Does it matter where you live?
Yes. Where you live will directly impact the law that applies to the division of assets during divorce. Tennessee state law defines marital property as real and personal property acquired during the marriage. This means it often includes retirement assets as marital property.
But not always.
If a party accrued the asset prior to the marriage, state law considers the asset and the appreciation of the asset separate property. This would mean it is not subject to division during divorce. However, if contributions were made during the marriage the law instructs the court to make a reasonable split and look to various factors to guide this decision such as the length of the marriage and contribution of each party.

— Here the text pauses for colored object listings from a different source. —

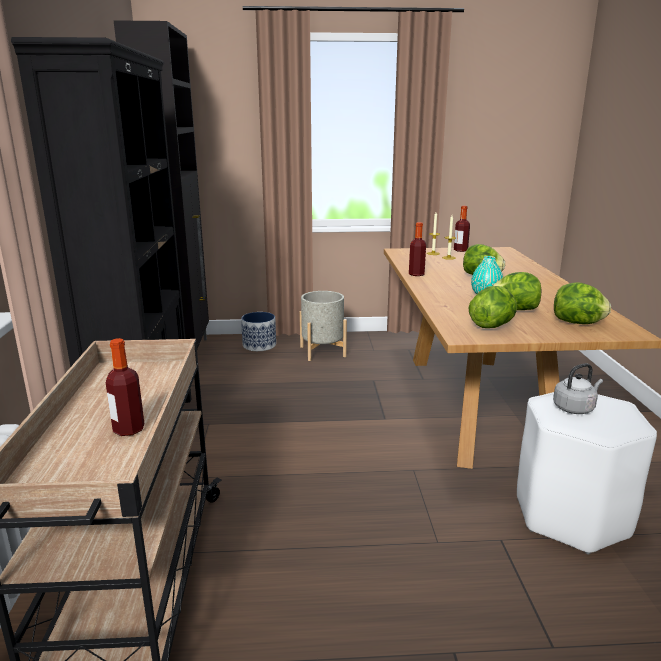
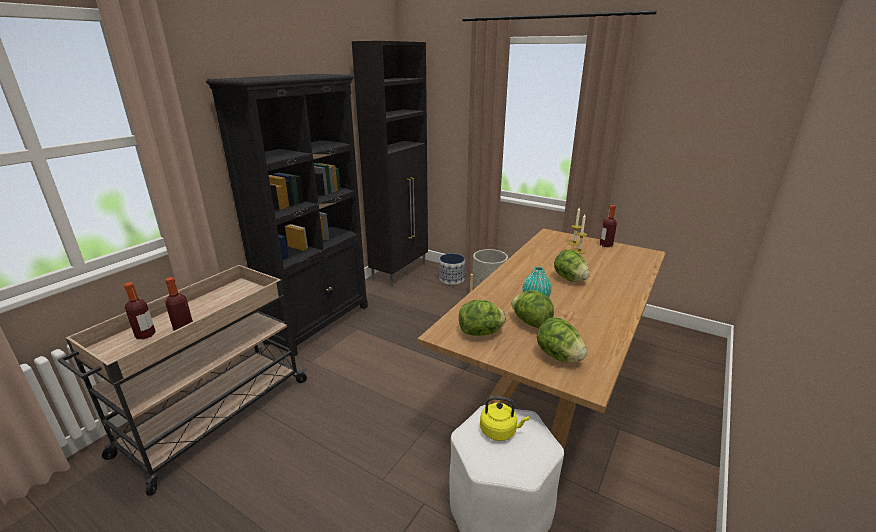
camera: 35 degrees right, 5 degrees up
bottle [409,222,426,276] -> bottle moved to [124,282,156,339]
grey kettle [553,363,603,414] -> yellow kettle [480,396,529,441]

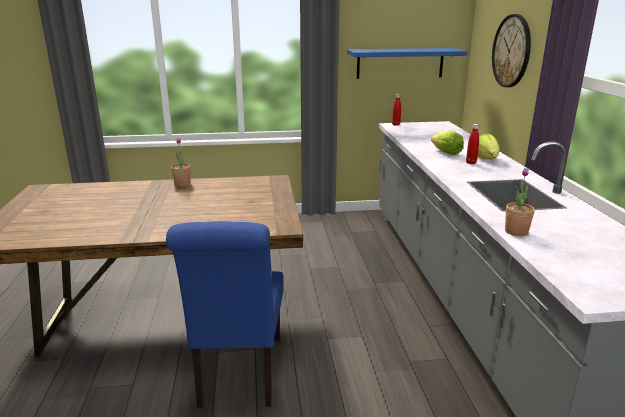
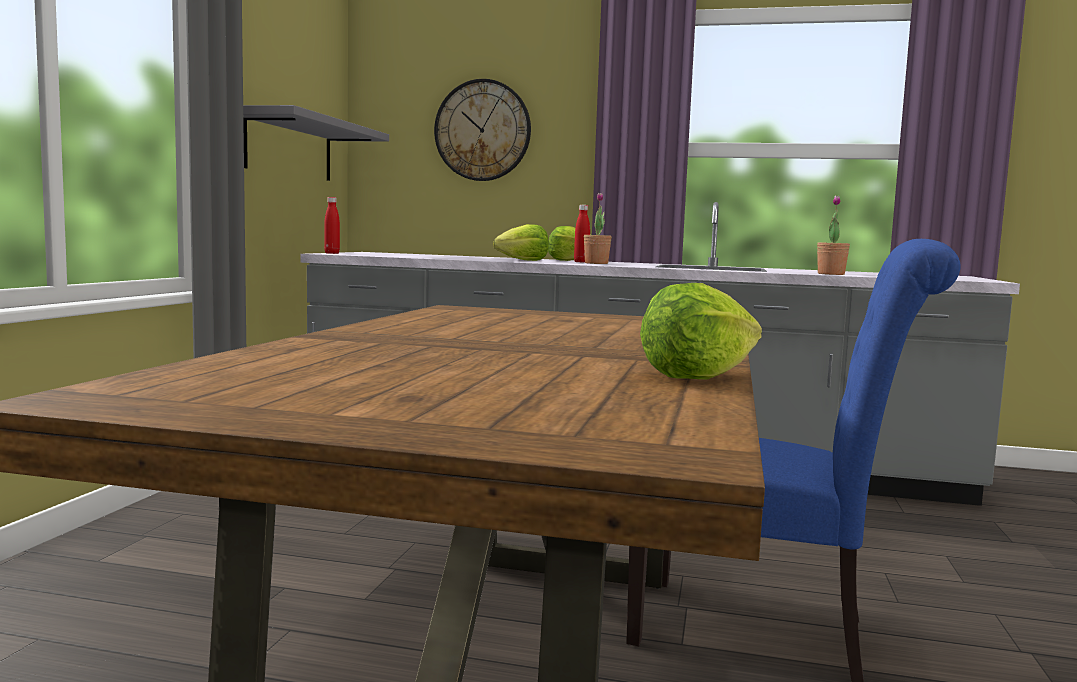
camera: 70 degrees left, 15 degrees down
potted plant [171,138,191,187] -> potted plant moved to [584,193,612,264]
blue shelf [347,48,468,79] -> grey shelf [243,105,389,181]
none -> lettuce [640,283,762,379]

How are these assets split?
Those going through divorce can choose how they want to split the retirement asset. This can serve as a valuable tool during negotiations if one party wishes to retain business interests or another high value asset. A party could negotiate a higher share of retirement assets, for example, in exchange for relinquishing claim to the business.
One of the more common options is to use the current value of the retirement asset and take a lump sum payout or take a percentage of the plan at the time of payout.
Do I need to do anything extra to split retirement assets?
Some retirement assets like an IRA are split with the divorce settlement agreement while others require additional court orders to ensure the account administrator honors the agreement. This extra paperwork also serves to better ensure there are not tax penalties when the administrator pays benefits from the account to someone other than the individual named on the account. This additional paperwork, referred to as a qualified domestic relations order (QDRO) is separate from the divorce settlement agreement and is generally necessary to split retirement plans covered by the Employee Retirement Income Security Act (ERISA). Examples include a 401(k) or pension.
It is also important to review the beneficiary designation on retirement accounts. This designation indicates who gets the asset in the event of the original owner’s death. Make sure this designation reflects your wishes. If you do not want your ex to get the asset, update the beneficiary designation accordingly.